Once you have checked each line below for the word "holder", give the number of lines that have it and nothing further.

Scene change detection data:
---------------
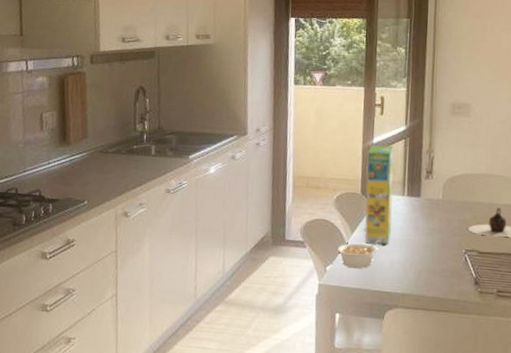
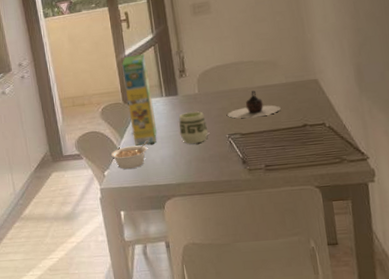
cup: none [414,218,445,254] -> present [178,111,209,144]

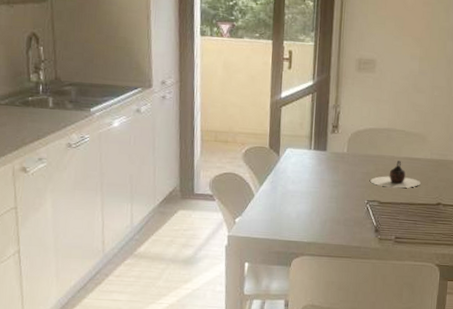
legume: present [110,141,149,170] -> none [245,193,288,220]
cereal box: present [122,54,157,146] -> none [272,99,301,197]
cup: present [178,111,209,144] -> none [320,170,349,205]

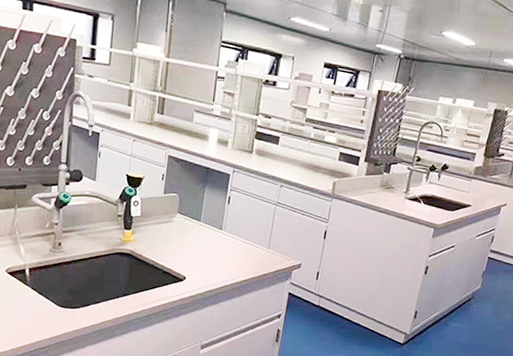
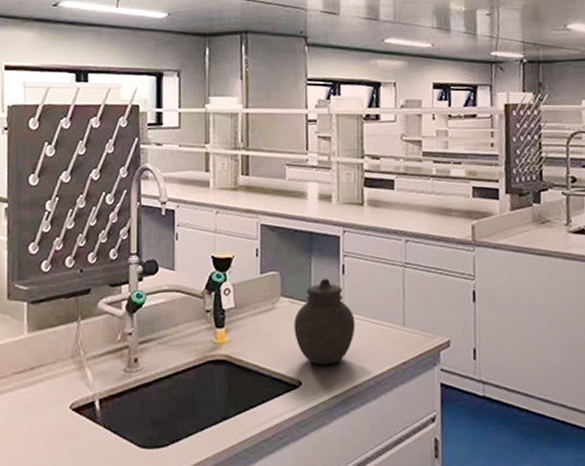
jar: none [185,204,233,268] -> present [294,278,356,365]

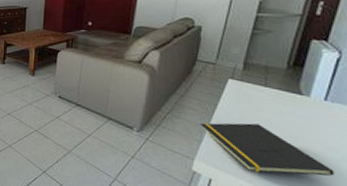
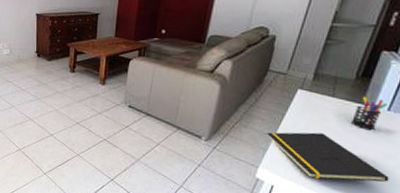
pen holder: none [286,85,324,120] -> present [350,96,388,130]

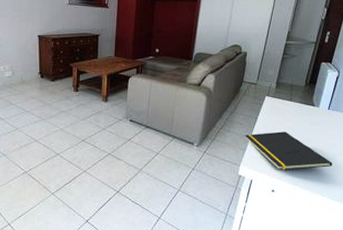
pen holder: present [350,96,388,130] -> none [304,99,328,125]

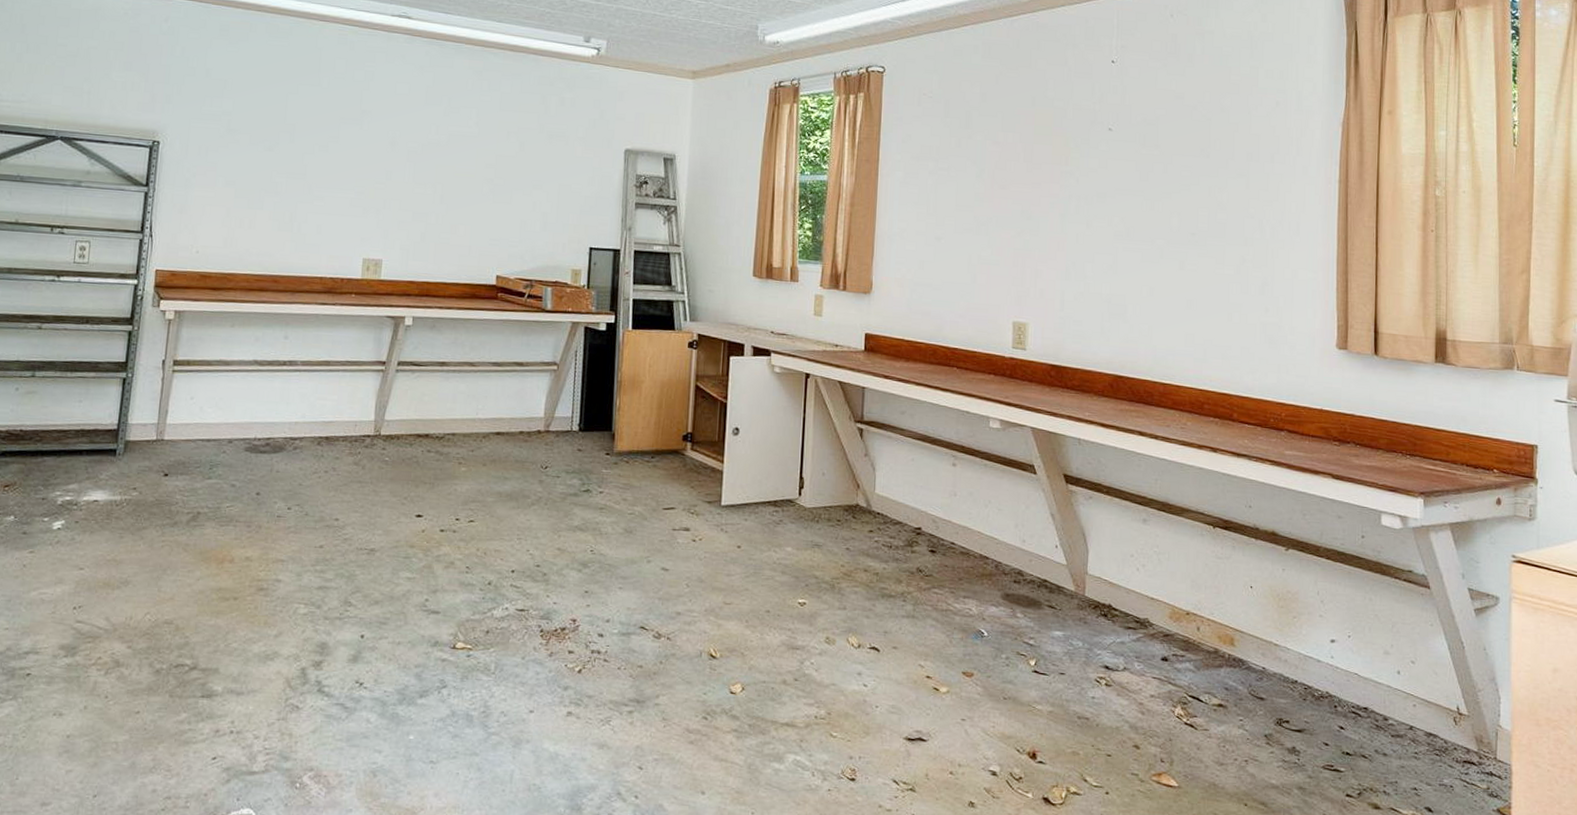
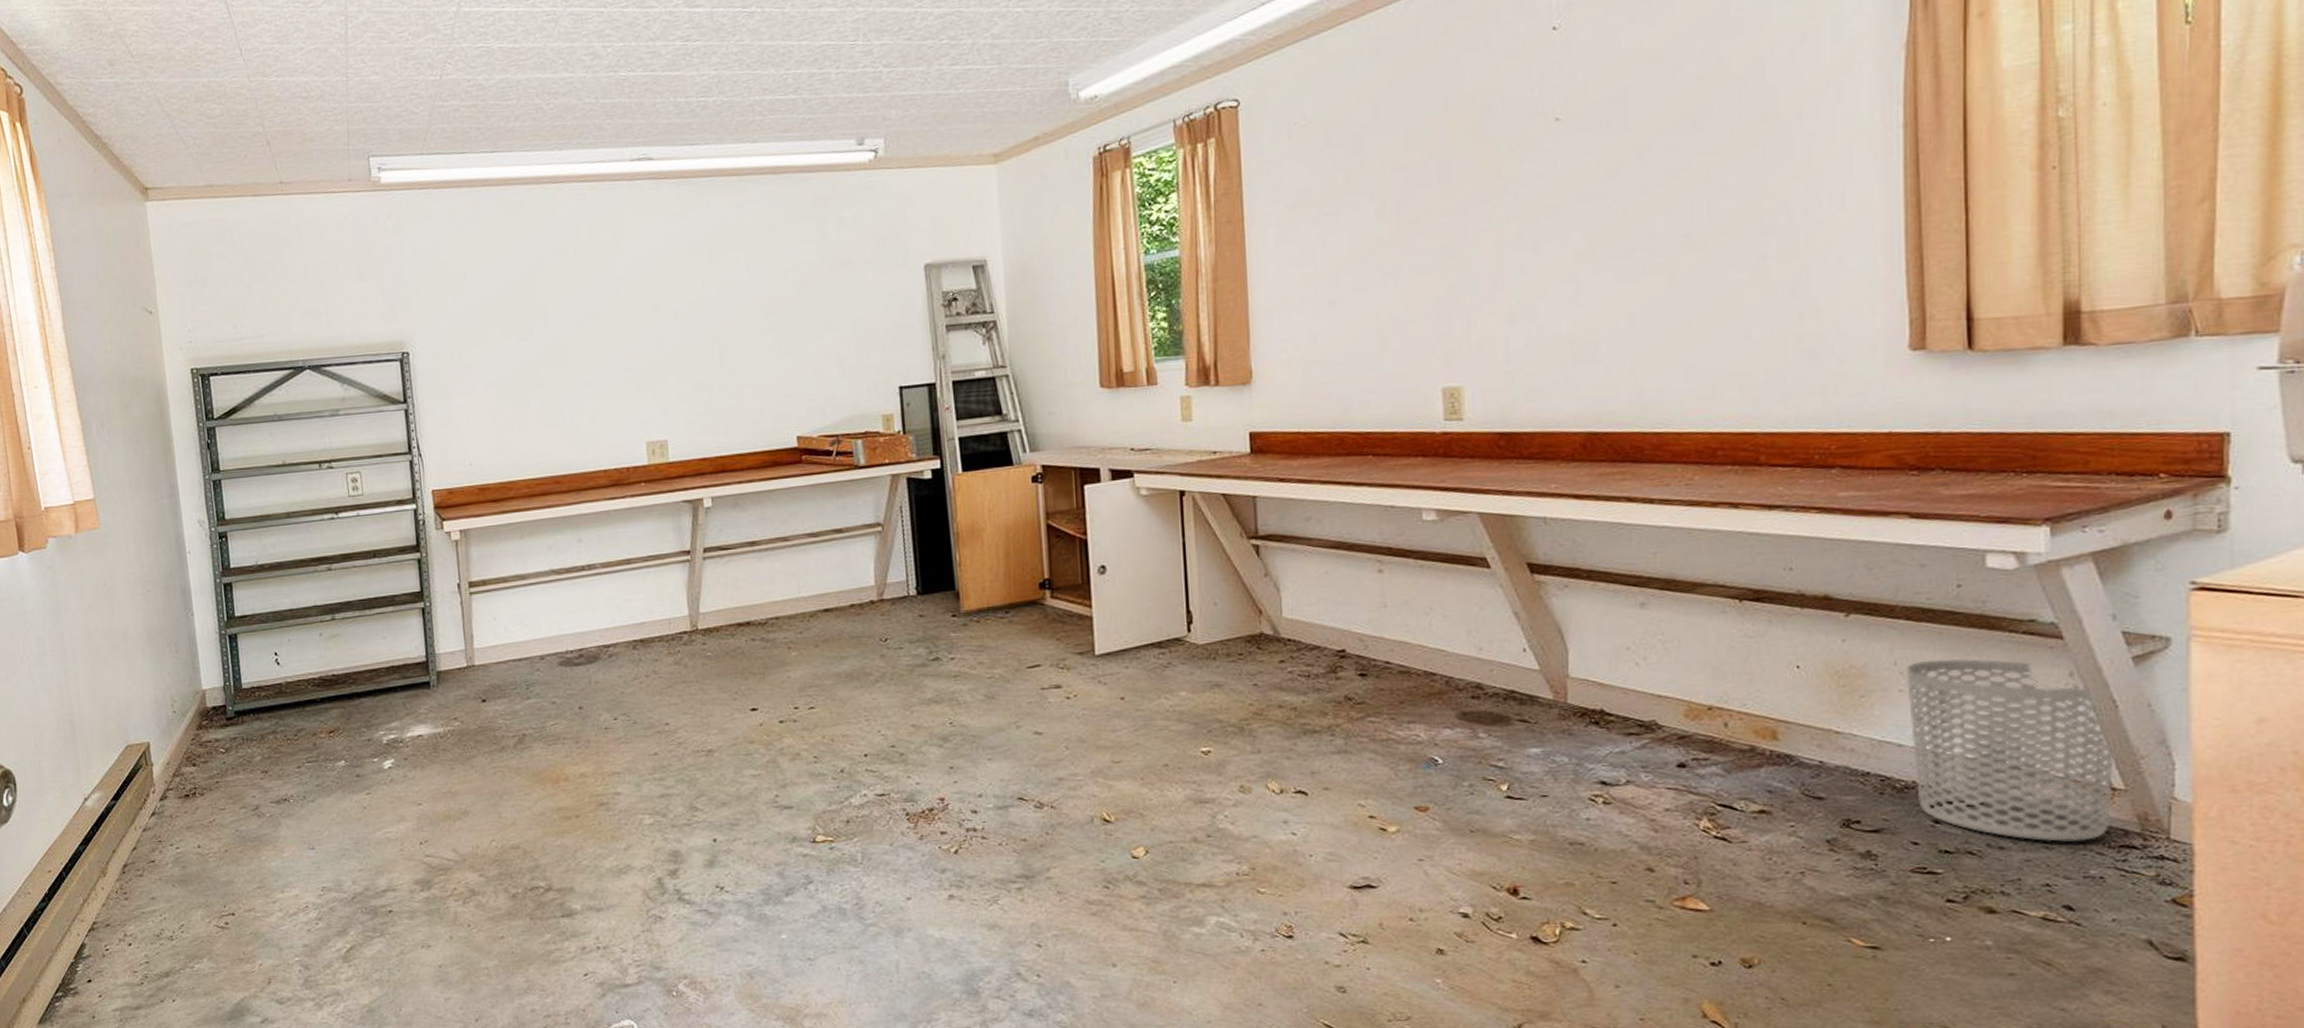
waste bin: none [1325,594,1462,755] -> present [1907,658,2114,842]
---------------
- [Reply to the exercise] 2